Mann always performed different styles, then combined them. He did bebop and cool jazz, and toured Africa, Brazil and Japan listening for new music.
"I just think he was a wonderful Pied Piper of jazz, drawing our attention to what's happening around the world and the country," said Johnson, a New York City composer who had known Mann for some 40 years. He called Mann "a guy who loved music of all kinds and was eager to explore it all."
Family of Mann, a group formed in 1973, played world music before it was called by that name. Mann's best-selling "Memphis Underground" was a founding recording of fusion.
If a genie offered Mann anything he wanted, he said in a 1995 Associated Press interview, he would choose a big band, including three rhythm sections for straight-ahead jazz, Brazilian music and soul.
"I'd be able to play all that music; I wouldn't have to play any one thing all the time," he said. "And I would always like to try to evolve the music to another step. Once you reach the point where you play it perfectly in a genre, to me it gets boring. Then I want to try to evolve by combining things."
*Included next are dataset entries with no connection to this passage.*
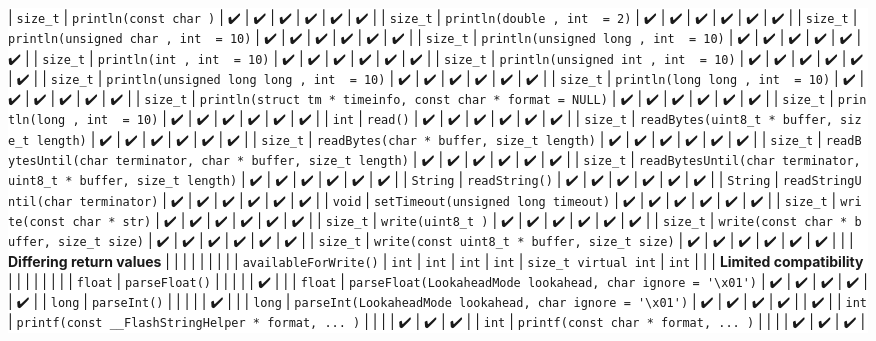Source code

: | `size_t`        | `println(const char )`                                                                        | ✔️     | ✔️     | ✔️        | ✔️        | ✔️                   | ✔️     |
| `size_t`        | `println(double , int  = 2)`                                                                  | ✔️     | ✔️     | ✔️        | ✔️        | ✔️                   | ✔️     |
| `size_t`        | `println(unsigned char , int  = 10)`                                                          | ✔️     | ✔️     | ✔️        | ✔️        | ✔️                   | ✔️     |
| `size_t`        | `println(unsigned long , int  = 10)`                                                          | ✔️     | ✔️     | ✔️        | ✔️        | ✔️                   | ✔️     |
| `size_t`        | `println(int , int  = 10)`                                                                    | ✔️     | ✔️     | ✔️        | ✔️        | ✔️                   | ✔️     |
| `size_t`        | `println(unsigned int , int  = 10)`                                                           | ✔️     | ✔️     | ✔️        | ✔️        | ✔️                   | ✔️     |
| `size_t`        | `println(unsigned long long , int  = 10)`                                                     | ✔️     | ✔️     | ✔️        | ✔️        | ✔️                   | ✔️     |
| `size_t`        | `println(long long , int  = 10)`                                                              | ✔️     | ✔️     | ✔️        | ✔️        | ✔️                   | ✔️     |
| `size_t`        | `println(struct tm * timeinfo, const char * format = NULL)`                                   | ✔️     | ✔️     | ✔️        | ✔️        | ✔️                   | ✔️     |
| `size_t`        | `println(long , int  = 10)`                                                                   | ✔️     | ✔️     | ✔️        | ✔️        | ✔️                   | ✔️     |
| `int`           | `read()`                                                                                      | ✔️     | ✔️     | ✔️        | ✔️        | ✔️                   | ✔️     |
| `size_t`        | `readBytes(uint8_t * buffer, size_t length)`                                                  | ✔️     | ✔️     | ✔️        | ✔️        | ✔️                   | ✔️     |
| `size_t`        | `readBytes(char * buffer, size_t length)`                                                     | ✔️     | ✔️     | ✔️        | ✔️        | ✔️                   | ✔️     |
| `size_t`        | `readBytesUntil(char terminator, char * buffer, size_t length)`                               | ✔️     | ✔️     | ✔️        | ✔️        | ✔️                   | ✔️     |
| `size_t`        | `readBytesUntil(char terminator, uint8_t * buffer, size_t length)`                            | ✔️     | ✔️     | ✔️        | ✔️        | ✔️                   | ✔️     |
| `String`        | `readString()`                                                                                | ✔️     | ✔️     | ✔️        | ✔️        | ✔️                   | ✔️     |
| `String`        | `readStringUntil(char terminator)`                                                            | ✔️     | ✔️     | ✔️        | ✔️        | ✔️                   | ✔️     |
| `void`          | `setTimeout(unsigned long timeout)`                                                           | ✔️     | ✔️     | ✔️        | ✔️        | ✔️                   | ✔️     |
| `size_t`        | `write(const char * str)`                                                                     | ✔️     | ✔️     | ✔️        | ✔️        | ✔️                   | ✔️     |
| `size_t`        | `write(uint8_t )`                                                                             | ✔️     | ✔️     | ✔️        | ✔️        | ✔️                   | ✔️     |
| `size_t`        | `write(const char * buffer, size_t size)`                                                     | ✔️     | ✔️     | ✔️        | ✔️        | ✔️                   | ✔️     |
| `size_t`        | `write(const uint8_t * buffer, size_t size)`                                                  | ✔️     | ✔️     | ✔️        | ✔️        | ✔️                   | ✔️     |
|                 | **Differing return values**                                                                   |        |        |           |           |                      |        |
|                 | `availableForWrite()`                                                                         | `int`  | `int`  | `int`     | `int`     | `size_t virtual int` | `int`  |
|                 | **Limited compatibility**                                                                     |        |        |           |           |                      |        |
| `float`         | `parseFloat()`                                                                                |        |        |           |           | ✔️                   |        |
| `float`         | `parseFloat(LookaheadMode lookahead, char ignore = '\x01')`                                   | ✔️     | ✔️     | ✔️        | ✔️        |                      | ✔️     |
| `long`          | `parseInt()`                                                                                  |        |        |           |           | ✔️                   |        |
| `long`          | `parseInt(LookaheadMode lookahead, char ignore = '\x01')`                                     | ✔️     | ✔️     | ✔️        | ✔️        |                      | ✔️     |
| `int`           | `printf(const __FlashStringHelper * format, ... )`                                            |        |        |           | ✔️        | ✔️                   | ✔️     |
| `int`           | `printf(const char * format, ... )`                                                           |        |        |           | ✔️        | ✔️                   | ✔️     |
When he left Atlantic Records in 1979 he started producing his own records, and later he launched his own label, Kokopelli. In all, he made more than 100 albums as leader.
Album titles reflect Mann's versatility: "At the Village Gate" (1962); "African Suite" (1959); "Brasil, Bossa Nova & Blues" (1962); "Latin Mann" 1965; "Memphis Two Step" (1971); and "Eastern European Roots" (2000).
"As much as I love music, I never really thought it was my life. I thought it was the vehicle I used to express my life," he said.
Born Herbert Solomon in Brooklyn in 1930, he started his career when he was 15, playing in groups at Catskill Mountain resorts for the summer. He studied saxophone but preferred flute. In the 1950s, after three years in the Army playing with the Army Band in Trieste, Italy, Mann toured France and Scandinavia.
He credited visits to Africa and Brazil in the early 1960s with changing his musical outlook.
He returned and recorded with Brazilian musicians, including Antonio Carlos Jobim and a 19-year-old Sergio Mendes.
At 70, he put out a CD called "Eastern European Roots."
"I've played Cuban music, but I'm not Cuban," he told the Rocky Mountain News. "I've played Brazilian music, but I'm not Brazilian. I've played jazz, but I'm not African-American. What I am is an Eastern European Jew. I love all the music I've played, but I wanted something that is mine. ... I had been writing this music for years, but I never thought there was a place for me to play it."
"I'm playing better than I've ever played," Mann said in the 1995 AP interview. "As far as I'm concerned, almost everything I've done in the past has been on the surface or just a hair below. Now I'm getting serious."
His last live gig was May 3 at the New Orleans Jazz and Heritage Festival, where he received a standing ovation.
Mann is survived by his wife, Susan Janeal Arison; sons Paul Mann of San Francisco and Geoff Mann of New York City; daughters Claudia Mann-Basler of Espanola, N.M., and Laura Mann of New York City; his mother, Ruth Solomon of Hallandale, Fla.; and a sister, Judi Burnstein of Niceville, Fla.